• **Problem to work on**
Show every line of the data below that includes the word "arreglos".

BEGIN Raw data

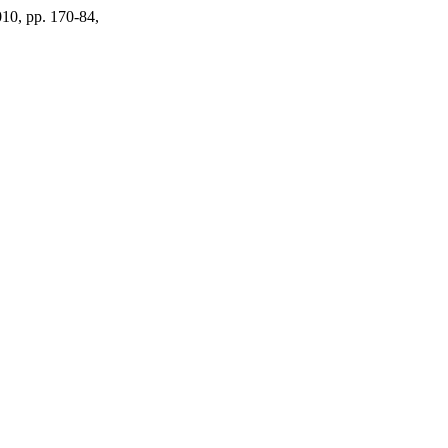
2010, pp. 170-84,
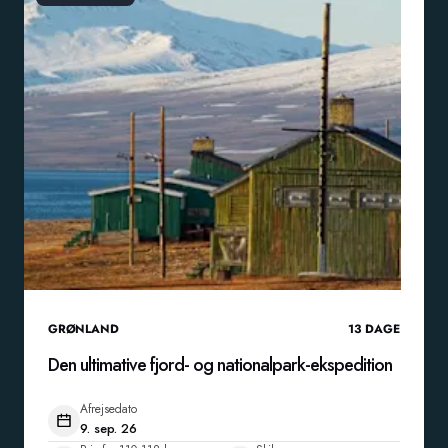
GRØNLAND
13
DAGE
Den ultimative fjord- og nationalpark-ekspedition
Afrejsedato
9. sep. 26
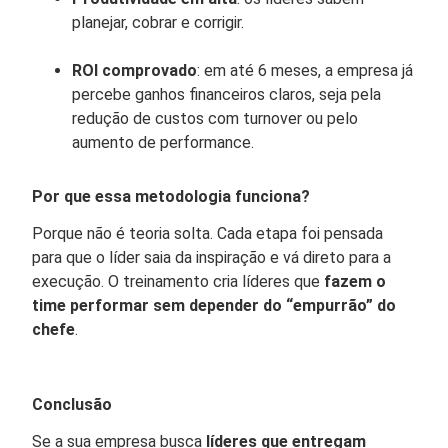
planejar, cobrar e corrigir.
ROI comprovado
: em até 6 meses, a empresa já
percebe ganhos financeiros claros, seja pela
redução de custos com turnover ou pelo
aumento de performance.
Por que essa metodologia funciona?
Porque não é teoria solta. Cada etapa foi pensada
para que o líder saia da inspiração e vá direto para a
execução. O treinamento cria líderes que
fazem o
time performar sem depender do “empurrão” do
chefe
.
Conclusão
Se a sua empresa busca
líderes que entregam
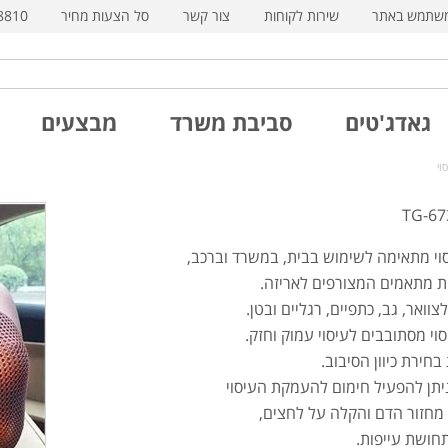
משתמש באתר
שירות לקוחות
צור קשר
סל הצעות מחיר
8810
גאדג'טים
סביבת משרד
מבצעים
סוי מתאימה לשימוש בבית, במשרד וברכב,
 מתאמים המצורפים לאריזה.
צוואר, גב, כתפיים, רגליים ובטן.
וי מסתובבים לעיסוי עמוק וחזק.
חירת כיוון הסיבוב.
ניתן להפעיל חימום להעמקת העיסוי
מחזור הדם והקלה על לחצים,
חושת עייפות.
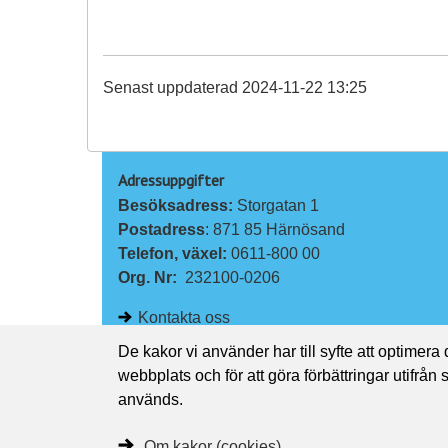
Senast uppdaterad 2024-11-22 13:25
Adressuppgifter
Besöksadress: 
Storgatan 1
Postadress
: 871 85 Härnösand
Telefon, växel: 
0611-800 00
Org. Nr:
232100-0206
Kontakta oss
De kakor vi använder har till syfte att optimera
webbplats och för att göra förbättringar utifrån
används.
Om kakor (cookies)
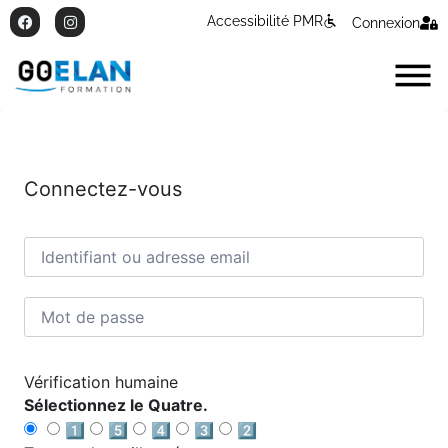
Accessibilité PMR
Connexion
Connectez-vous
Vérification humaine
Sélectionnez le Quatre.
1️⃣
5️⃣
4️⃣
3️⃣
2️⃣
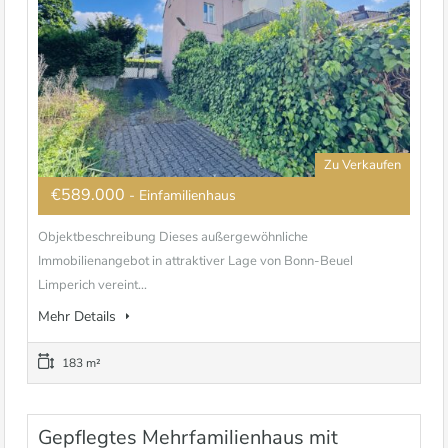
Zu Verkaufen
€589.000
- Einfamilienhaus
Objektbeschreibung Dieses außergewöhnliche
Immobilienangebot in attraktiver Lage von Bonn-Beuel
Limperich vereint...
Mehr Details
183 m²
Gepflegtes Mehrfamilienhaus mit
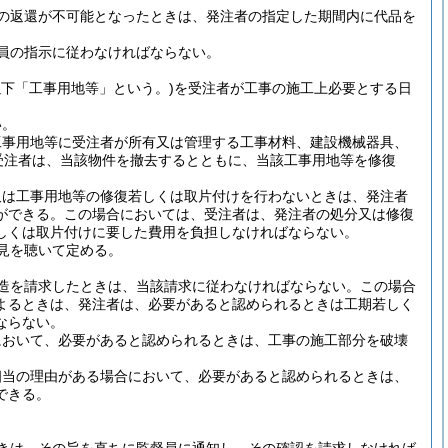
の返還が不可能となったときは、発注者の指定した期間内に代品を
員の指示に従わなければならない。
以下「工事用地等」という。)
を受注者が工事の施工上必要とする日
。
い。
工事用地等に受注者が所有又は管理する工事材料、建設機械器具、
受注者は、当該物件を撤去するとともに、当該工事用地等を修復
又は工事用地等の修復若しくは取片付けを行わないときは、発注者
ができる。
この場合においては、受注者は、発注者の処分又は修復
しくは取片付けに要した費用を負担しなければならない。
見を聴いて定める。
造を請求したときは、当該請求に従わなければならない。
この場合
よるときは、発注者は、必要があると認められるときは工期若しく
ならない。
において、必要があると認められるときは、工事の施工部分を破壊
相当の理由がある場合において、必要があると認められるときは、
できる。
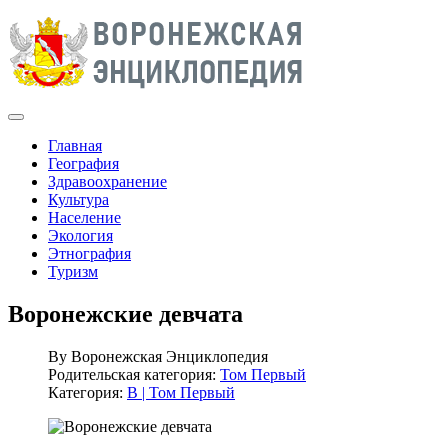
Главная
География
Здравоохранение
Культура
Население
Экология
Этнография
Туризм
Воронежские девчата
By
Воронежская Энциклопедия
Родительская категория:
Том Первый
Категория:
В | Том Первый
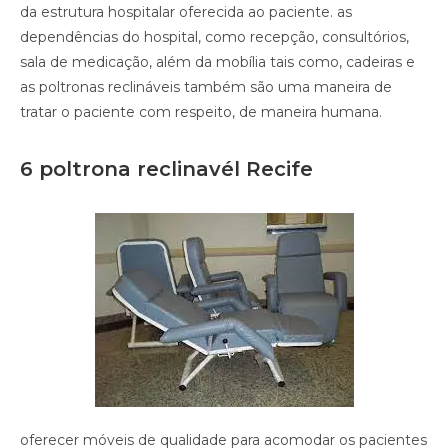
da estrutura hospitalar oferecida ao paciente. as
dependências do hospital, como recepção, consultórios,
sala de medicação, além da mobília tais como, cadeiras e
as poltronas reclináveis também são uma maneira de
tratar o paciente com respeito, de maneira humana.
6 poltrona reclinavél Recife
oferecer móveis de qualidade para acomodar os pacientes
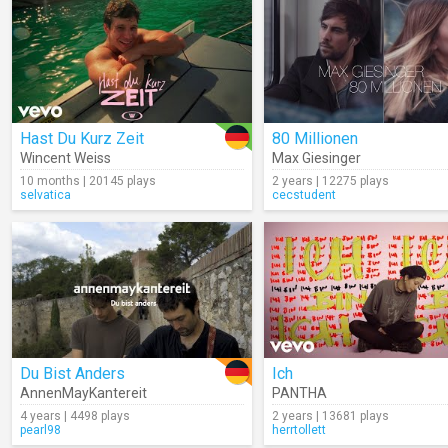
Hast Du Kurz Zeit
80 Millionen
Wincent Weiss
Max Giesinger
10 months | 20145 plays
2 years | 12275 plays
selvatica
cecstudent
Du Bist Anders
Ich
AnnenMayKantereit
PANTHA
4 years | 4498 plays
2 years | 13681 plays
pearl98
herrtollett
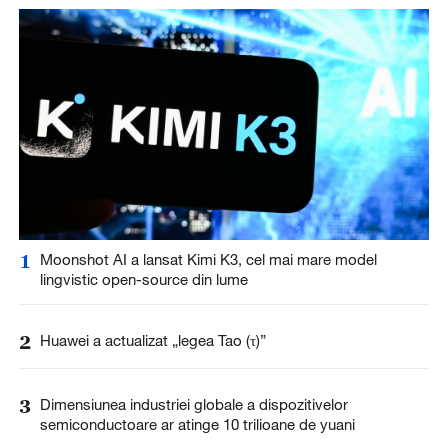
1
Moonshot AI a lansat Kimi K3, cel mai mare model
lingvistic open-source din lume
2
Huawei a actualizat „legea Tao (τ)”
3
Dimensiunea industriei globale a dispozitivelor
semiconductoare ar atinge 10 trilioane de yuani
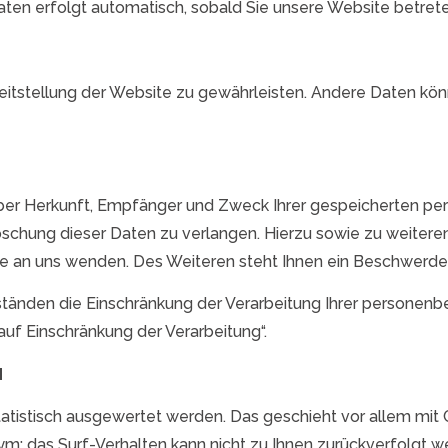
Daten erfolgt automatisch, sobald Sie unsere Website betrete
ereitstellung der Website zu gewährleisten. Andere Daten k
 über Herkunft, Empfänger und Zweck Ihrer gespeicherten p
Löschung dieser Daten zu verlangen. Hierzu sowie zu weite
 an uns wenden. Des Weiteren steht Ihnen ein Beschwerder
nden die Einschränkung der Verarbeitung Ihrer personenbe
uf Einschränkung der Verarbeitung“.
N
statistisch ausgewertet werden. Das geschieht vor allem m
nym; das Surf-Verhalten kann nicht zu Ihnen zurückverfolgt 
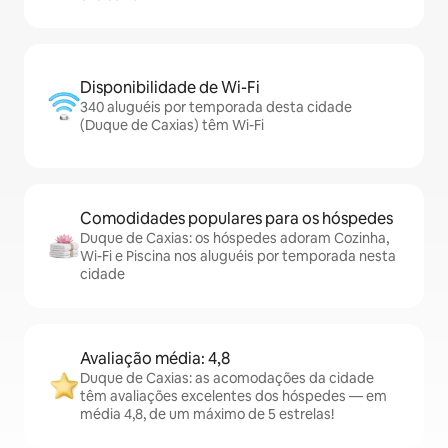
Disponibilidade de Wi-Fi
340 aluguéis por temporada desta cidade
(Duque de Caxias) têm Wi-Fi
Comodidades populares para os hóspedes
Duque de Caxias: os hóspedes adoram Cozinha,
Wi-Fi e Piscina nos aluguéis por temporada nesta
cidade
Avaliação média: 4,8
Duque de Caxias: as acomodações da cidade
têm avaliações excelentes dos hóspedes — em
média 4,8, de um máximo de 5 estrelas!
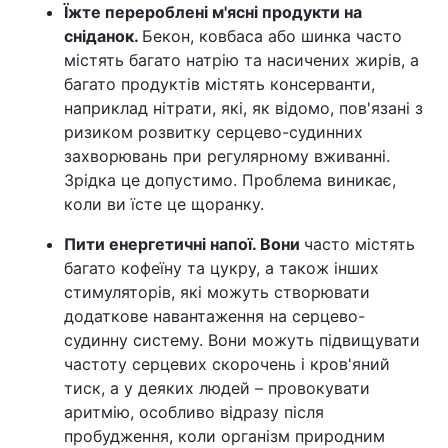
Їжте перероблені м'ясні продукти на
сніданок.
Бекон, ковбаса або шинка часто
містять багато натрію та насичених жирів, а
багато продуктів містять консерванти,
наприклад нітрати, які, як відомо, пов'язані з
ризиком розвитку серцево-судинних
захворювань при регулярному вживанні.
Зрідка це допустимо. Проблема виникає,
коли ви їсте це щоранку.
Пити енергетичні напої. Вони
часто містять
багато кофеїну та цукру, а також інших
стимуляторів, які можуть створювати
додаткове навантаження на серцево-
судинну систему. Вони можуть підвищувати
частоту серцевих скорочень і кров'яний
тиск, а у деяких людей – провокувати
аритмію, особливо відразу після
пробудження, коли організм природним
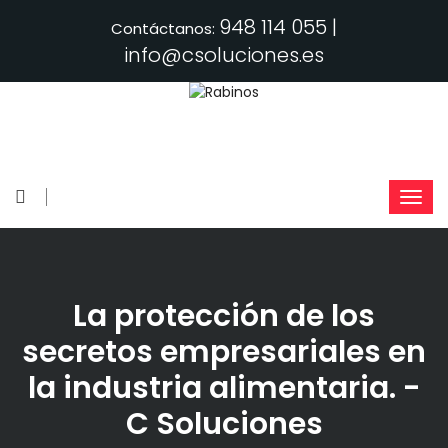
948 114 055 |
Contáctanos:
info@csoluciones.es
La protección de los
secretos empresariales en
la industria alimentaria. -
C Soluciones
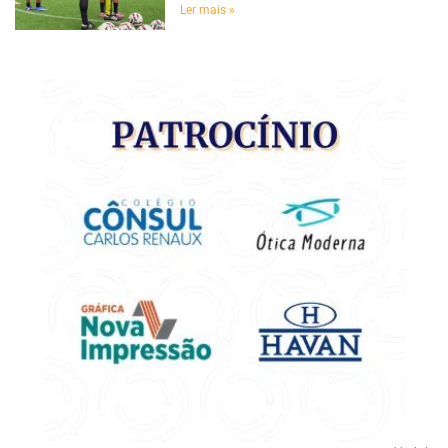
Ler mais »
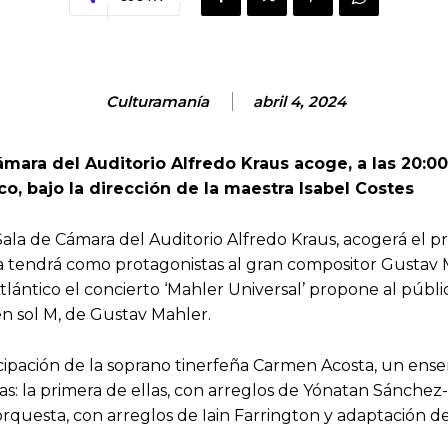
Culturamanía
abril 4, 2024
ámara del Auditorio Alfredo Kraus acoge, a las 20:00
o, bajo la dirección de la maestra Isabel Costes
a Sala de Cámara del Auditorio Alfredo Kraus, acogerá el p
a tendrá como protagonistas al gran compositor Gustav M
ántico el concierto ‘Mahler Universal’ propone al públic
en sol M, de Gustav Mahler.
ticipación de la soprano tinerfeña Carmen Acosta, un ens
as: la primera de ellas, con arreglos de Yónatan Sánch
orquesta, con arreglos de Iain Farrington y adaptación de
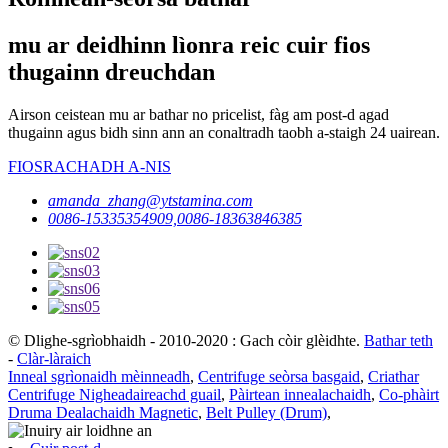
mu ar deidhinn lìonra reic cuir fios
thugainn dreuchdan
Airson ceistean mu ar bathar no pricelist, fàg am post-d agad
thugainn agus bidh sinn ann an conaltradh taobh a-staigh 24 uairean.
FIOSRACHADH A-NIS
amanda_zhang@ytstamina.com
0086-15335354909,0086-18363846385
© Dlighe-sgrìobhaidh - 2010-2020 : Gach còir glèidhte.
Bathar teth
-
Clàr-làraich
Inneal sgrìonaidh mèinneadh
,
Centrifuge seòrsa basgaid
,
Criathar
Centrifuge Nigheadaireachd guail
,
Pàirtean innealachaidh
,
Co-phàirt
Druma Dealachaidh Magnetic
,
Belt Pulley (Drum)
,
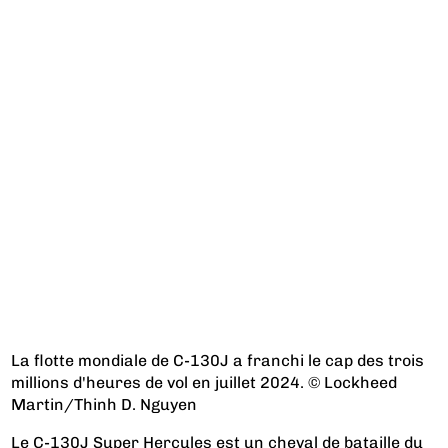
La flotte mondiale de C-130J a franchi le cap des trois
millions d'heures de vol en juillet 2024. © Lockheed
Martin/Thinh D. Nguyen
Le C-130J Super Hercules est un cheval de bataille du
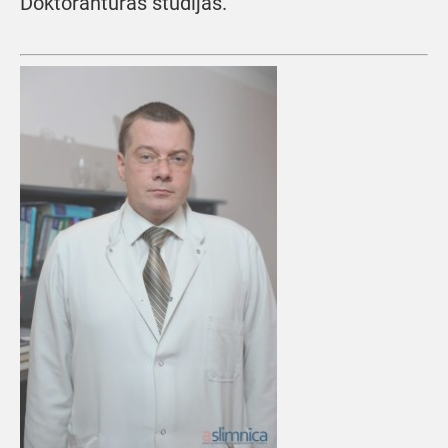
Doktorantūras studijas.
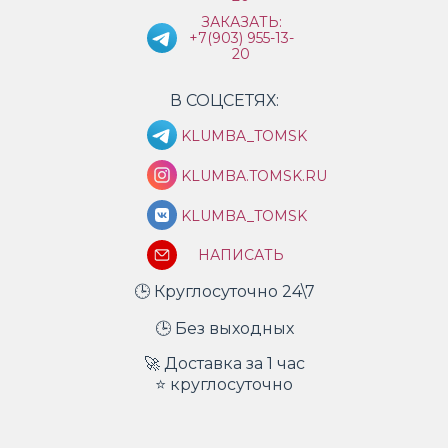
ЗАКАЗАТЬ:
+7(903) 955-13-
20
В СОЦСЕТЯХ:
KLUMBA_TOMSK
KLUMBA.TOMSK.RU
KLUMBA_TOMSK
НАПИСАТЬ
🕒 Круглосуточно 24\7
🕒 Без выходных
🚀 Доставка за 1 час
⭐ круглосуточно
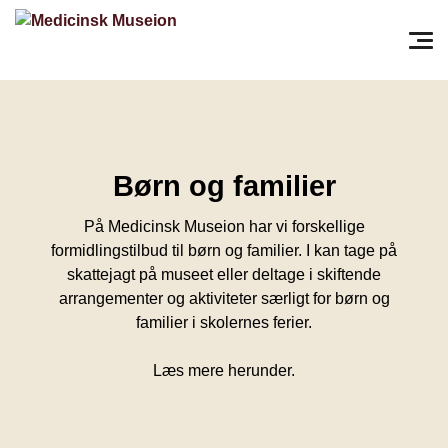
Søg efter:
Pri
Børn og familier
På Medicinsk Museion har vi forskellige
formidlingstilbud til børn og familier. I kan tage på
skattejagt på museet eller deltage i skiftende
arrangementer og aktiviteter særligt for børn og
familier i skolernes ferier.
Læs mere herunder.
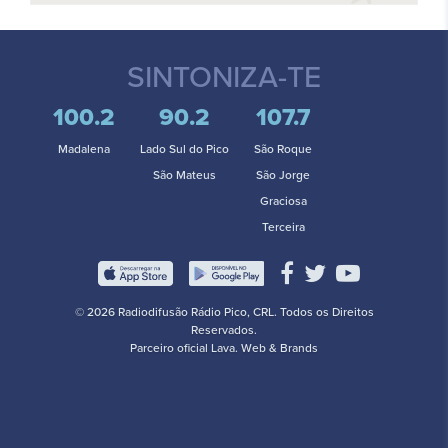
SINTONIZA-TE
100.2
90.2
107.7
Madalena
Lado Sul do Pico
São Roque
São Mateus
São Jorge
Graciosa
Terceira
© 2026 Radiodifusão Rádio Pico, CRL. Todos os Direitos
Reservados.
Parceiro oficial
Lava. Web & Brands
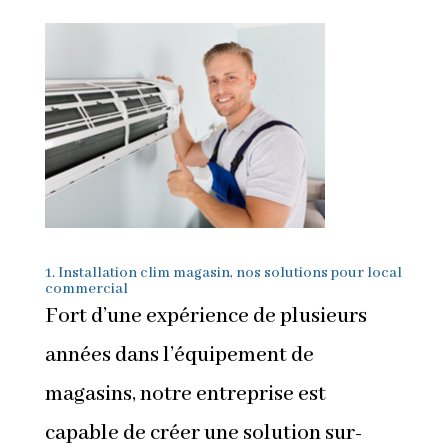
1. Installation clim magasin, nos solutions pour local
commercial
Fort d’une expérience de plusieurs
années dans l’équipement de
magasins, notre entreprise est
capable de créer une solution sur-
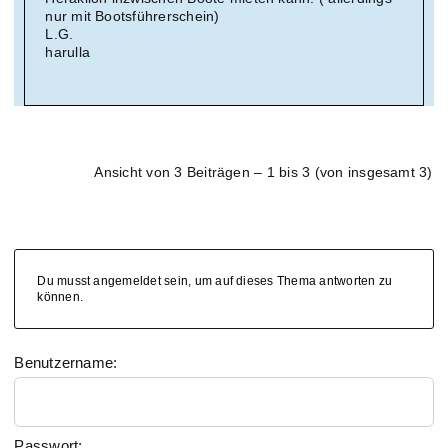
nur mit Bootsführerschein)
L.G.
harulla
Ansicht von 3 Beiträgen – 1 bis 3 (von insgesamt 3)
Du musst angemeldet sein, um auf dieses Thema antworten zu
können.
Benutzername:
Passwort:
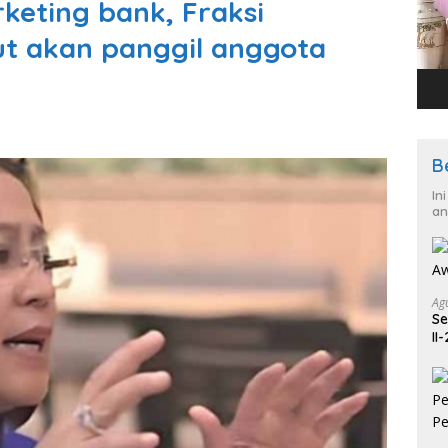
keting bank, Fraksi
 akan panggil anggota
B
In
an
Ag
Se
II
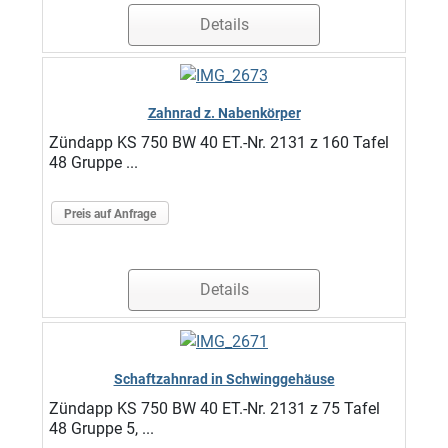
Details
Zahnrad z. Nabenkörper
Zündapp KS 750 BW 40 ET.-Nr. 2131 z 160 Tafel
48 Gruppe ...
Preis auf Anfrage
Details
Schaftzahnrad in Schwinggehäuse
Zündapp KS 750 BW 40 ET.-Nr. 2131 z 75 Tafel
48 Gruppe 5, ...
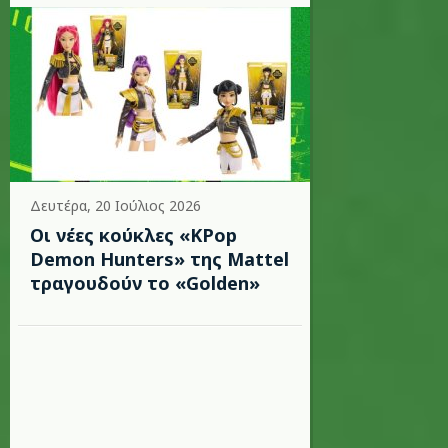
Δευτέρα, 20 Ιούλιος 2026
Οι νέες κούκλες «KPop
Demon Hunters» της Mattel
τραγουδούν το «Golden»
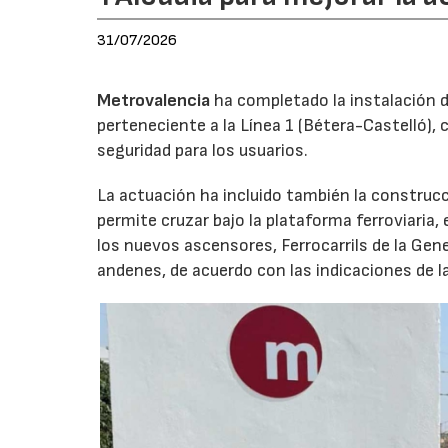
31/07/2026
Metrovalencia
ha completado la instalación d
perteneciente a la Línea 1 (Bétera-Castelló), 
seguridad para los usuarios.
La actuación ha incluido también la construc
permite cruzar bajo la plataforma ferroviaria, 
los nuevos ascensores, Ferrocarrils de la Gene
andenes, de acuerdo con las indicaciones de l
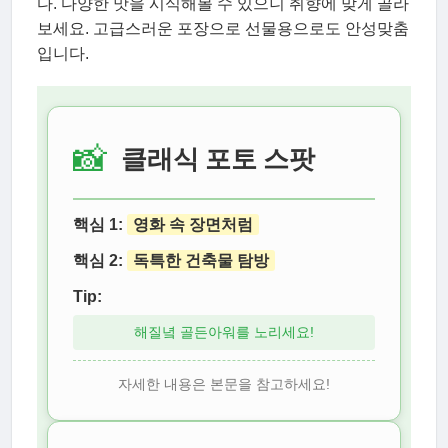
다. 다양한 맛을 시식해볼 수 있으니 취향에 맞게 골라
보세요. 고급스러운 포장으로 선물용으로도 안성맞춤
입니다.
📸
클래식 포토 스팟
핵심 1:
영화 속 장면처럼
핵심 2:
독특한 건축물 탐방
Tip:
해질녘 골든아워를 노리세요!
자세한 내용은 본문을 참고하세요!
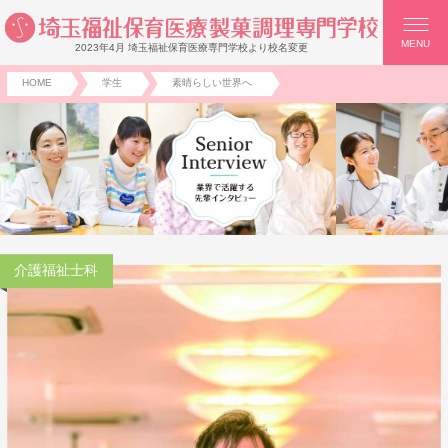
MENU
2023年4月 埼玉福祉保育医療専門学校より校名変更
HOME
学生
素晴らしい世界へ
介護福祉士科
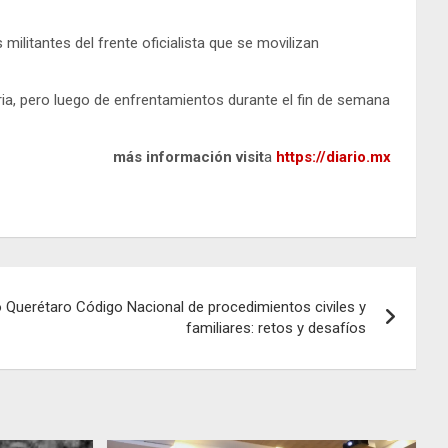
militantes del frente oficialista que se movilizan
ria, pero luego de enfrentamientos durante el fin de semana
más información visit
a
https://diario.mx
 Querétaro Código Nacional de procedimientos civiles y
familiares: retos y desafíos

END Raw data

• **The completed task**
as: la primera de ellas, con arreglos de Yónatan Sánch
orquesta, con arreglos de Iain Farrington y adaptación de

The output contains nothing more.